EXERCISE OBJECTIVE
Filter the lines below, keeping each one that holds "curl".

Records drawn from a dataset:
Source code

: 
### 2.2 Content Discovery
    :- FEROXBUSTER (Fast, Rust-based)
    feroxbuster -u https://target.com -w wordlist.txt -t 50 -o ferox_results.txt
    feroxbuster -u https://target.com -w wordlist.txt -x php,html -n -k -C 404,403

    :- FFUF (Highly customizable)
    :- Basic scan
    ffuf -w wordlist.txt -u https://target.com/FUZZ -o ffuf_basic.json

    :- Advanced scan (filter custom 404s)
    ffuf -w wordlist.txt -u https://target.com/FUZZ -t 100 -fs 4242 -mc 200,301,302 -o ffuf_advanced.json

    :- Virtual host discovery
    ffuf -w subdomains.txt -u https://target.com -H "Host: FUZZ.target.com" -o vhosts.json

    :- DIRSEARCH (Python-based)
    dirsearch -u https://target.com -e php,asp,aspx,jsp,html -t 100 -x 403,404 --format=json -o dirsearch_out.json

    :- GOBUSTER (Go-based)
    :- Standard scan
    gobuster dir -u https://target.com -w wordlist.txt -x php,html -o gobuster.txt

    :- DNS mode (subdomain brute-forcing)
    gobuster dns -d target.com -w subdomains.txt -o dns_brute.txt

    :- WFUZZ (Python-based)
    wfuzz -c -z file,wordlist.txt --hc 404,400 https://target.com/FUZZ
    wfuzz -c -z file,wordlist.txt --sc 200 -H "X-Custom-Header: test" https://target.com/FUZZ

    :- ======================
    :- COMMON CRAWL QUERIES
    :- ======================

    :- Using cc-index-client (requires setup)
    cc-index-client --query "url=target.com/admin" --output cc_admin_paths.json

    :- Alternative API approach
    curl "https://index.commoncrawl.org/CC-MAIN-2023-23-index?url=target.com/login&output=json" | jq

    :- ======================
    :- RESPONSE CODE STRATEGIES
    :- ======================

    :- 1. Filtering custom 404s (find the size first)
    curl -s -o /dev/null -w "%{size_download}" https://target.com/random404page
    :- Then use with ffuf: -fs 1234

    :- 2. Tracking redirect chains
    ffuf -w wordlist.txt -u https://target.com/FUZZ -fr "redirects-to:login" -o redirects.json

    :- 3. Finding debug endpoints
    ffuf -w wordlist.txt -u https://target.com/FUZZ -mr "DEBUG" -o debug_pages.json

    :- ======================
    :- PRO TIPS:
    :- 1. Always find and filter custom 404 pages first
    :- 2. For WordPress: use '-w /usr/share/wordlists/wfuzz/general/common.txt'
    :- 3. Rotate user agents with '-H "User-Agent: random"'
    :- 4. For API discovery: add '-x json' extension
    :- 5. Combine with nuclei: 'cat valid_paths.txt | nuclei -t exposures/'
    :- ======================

RESPONSE
    curl "https://index.commoncrawl.org/CC-MAIN-2023-23-index?url=target.com/login&output=json" | jq
    curl -s -o /dev/null -w "%{size_download}" https://target.com/random404page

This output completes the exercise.